Our analysis of the threat landscape reveals significant innovation in initial access tactics by cybercriminals. They have developed novel ways to conduct social engineering campaigns, leverage credential theft from the infostealer malware ecosystem, and use newly released exploits for code execution. However, there has been less innovation in the attack lifecycle once criminals gain access to an enterprise network. Often, cybercriminals use newly released command and control (C2) frameworks from the red teaming community that implement evasion and obfuscation methods to bypass automated detections in common security products. 

The Shift to New C2 Frameworks 

A few years ago, almost every ransomware operator was using Cobalt Strike. As security vendors improved their detections, criminals moved to other C2 frameworks like Merlin, Havoc, and others, facilitating interactive system access and evading detection temporarily. As security vendors catch up, criminals move to yet another tool, and the cycle continues. 

Fundamental Detection Opportunities 

By analyzing how common C2 frameworks execute their implants, we identified commonalities between these frameworks and widely used post-exploitation tools. These commonalities reveal fundamental requirements to interact with the Windows operating system for payload execution—areas not currently monitored or leveraged by security vendors as opportunities for detecting malicious code. Attackers have not implemented evasion and obfuscation methods in this area, making it a greenfield battleground. 

Testing and Results 

We tested our new detection mechanism against commonly leveraged C2 frameworks and post-exploitation tools. Using typical attack chains of ransomware and data theft operators, we tested various Windows versions and C2 framework implementations. Our testing revealed that Binary Defense’s Disrupt technology has an over 90% detection rate against known C2 framework implants using a single detection technique. It is also immune to sophisticated evasion and obfuscation techniques.

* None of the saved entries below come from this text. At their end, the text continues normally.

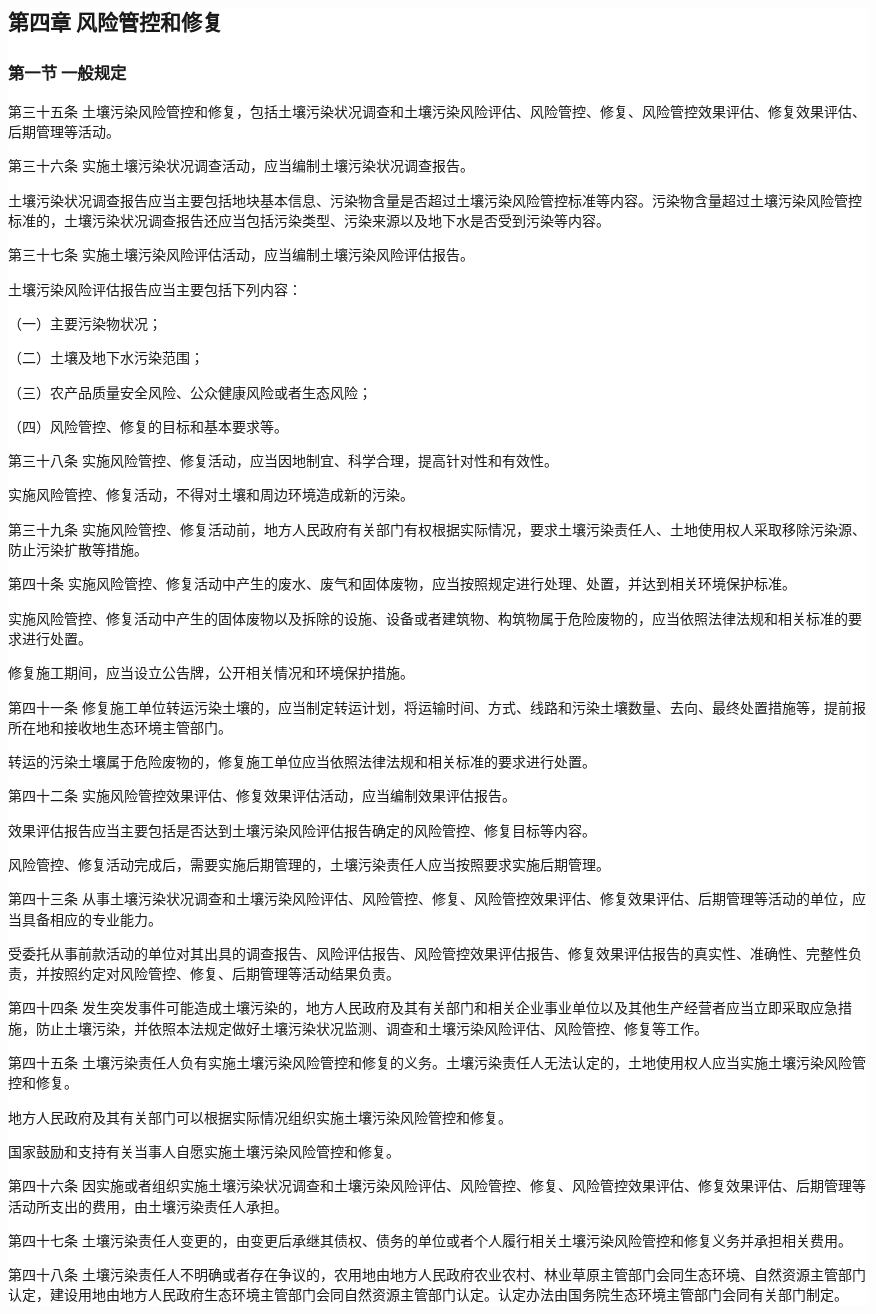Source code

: ## 第四章 风险管控和修复

### 第一节 一般规定

第三十五条 土壤污染风险管控和修复，包括土壤污染状况调查和土壤污染风险评估、风险管控、修复、风险管控效果评估、修复效果评估、后期管理等活动。

第三十六条 实施土壤污染状况调查活动，应当编制土壤污染状况调查报告。

土壤污染状况调查报告应当主要包括地块基本信息、污染物含量是否超过土壤污染风险管控标准等内容。污染物含量超过土壤污染风险管控标准的，土壤污染状况调查报告还应当包括污染类型、污染来源以及地下水是否受到污染等内容。

第三十七条 实施土壤污染风险评估活动，应当编制土壤污染风险评估报告。

土壤污染风险评估报告应当主要包括下列内容：

（一）主要污染物状况；

（二）土壤及地下水污染范围；

（三）农产品质量安全风险、公众健康风险或者生态风险；

（四）风险管控、修复的目标和基本要求等。

第三十八条 实施风险管控、修复活动，应当因地制宜、科学合理，提高针对性和有效性。

实施风险管控、修复活动，不得对土壤和周边环境造成新的污染。

第三十九条 实施风险管控、修复活动前，地方人民政府有关部门有权根据实际情况，要求土壤污染责任人、土地使用权人采取移除污染源、防止污染扩散等措施。

第四十条 实施风险管控、修复活动中产生的废水、废气和固体废物，应当按照规定进行处理、处置，并达到相关环境保护标准。

实施风险管控、修复活动中产生的固体废物以及拆除的设施、设备或者建筑物、构筑物属于危险废物的，应当依照法律法规和相关标准的要求进行处置。

修复施工期间，应当设立公告牌，公开相关情况和环境保护措施。

第四十一条 修复施工单位转运污染土壤的，应当制定转运计划，将运输时间、方式、线路和污染土壤数量、去向、最终处置措施等，提前报所在地和接收地生态环境主管部门。

转运的污染土壤属于危险废物的，修复施工单位应当依照法律法规和相关标准的要求进行处置。

第四十二条 实施风险管控效果评估、修复效果评估活动，应当编制效果评估报告。

效果评估报告应当主要包括是否达到土壤污染风险评估报告确定的风险管控、修复目标等内容。

风险管控、修复活动完成后，需要实施后期管理的，土壤污染责任人应当按照要求实施后期管理。

第四十三条 从事土壤污染状况调查和土壤污染风险评估、风险管控、修复、风险管控效果评估、修复效果评估、后期管理等活动的单位，应当具备相应的专业能力。

受委托从事前款活动的单位对其出具的调查报告、风险评估报告、风险管控效果评估报告、修复效果评估报告的真实性、准确性、完整性负责，并按照约定对风险管控、修复、后期管理等活动结果负责。

第四十四条 发生突发事件可能造成土壤污染的，地方人民政府及其有关部门和相关企业事业单位以及其他生产经营者应当立即采取应急措施，防止土壤污染，并依照本法规定做好土壤污染状况监测、调查和土壤污染风险评估、风险管控、修复等工作。

第四十五条 土壤污染责任人负有实施土壤污染风险管控和修复的义务。土壤污染责任人无法认定的，土地使用权人应当实施土壤污染风险管控和修复。

地方人民政府及其有关部门可以根据实际情况组织实施土壤污染风险管控和修复。

国家鼓励和支持有关当事人自愿实施土壤污染风险管控和修复。

第四十六条 因实施或者组织实施土壤污染状况调查和土壤污染风险评估、风险管控、修复、风险管控效果评估、修复效果评估、后期管理等活动所支出的费用，由土壤污染责任人承担。

第四十七条 土壤污染责任人变更的，由变更后承继其债权、债务的单位或者个人履行相关土壤污染风险管控和修复义务并承担相关费用。

第四十八条 土壤污染责任人不明确或者存在争议的，农用地由地方人民政府农业农村、林业草原主管部门会同生态环境、自然资源主管部门认定，建设用地由地方人民政府生态环境主管部门会同自然资源主管部门认定。认定办法由国务院生态环境主管部门会同有关部门制定。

Future-Resistant Detection 

Condensing our detection strategy to logical choke points of malware execution enables future-resistant detection with fewer resources. This approach positively impacts endpoint-level consumption for detections and allows Binary Defense to add additional capabilities without negatively affecting endpoint performance. 

Conclusion 

Binary Defense is changing the landscape of malware detection by targeting fundamental malware processes, ensuring robust and efficient detection without relying on traditional methods. This innovative approach exemplifies our “work smarter, not harder” strategy.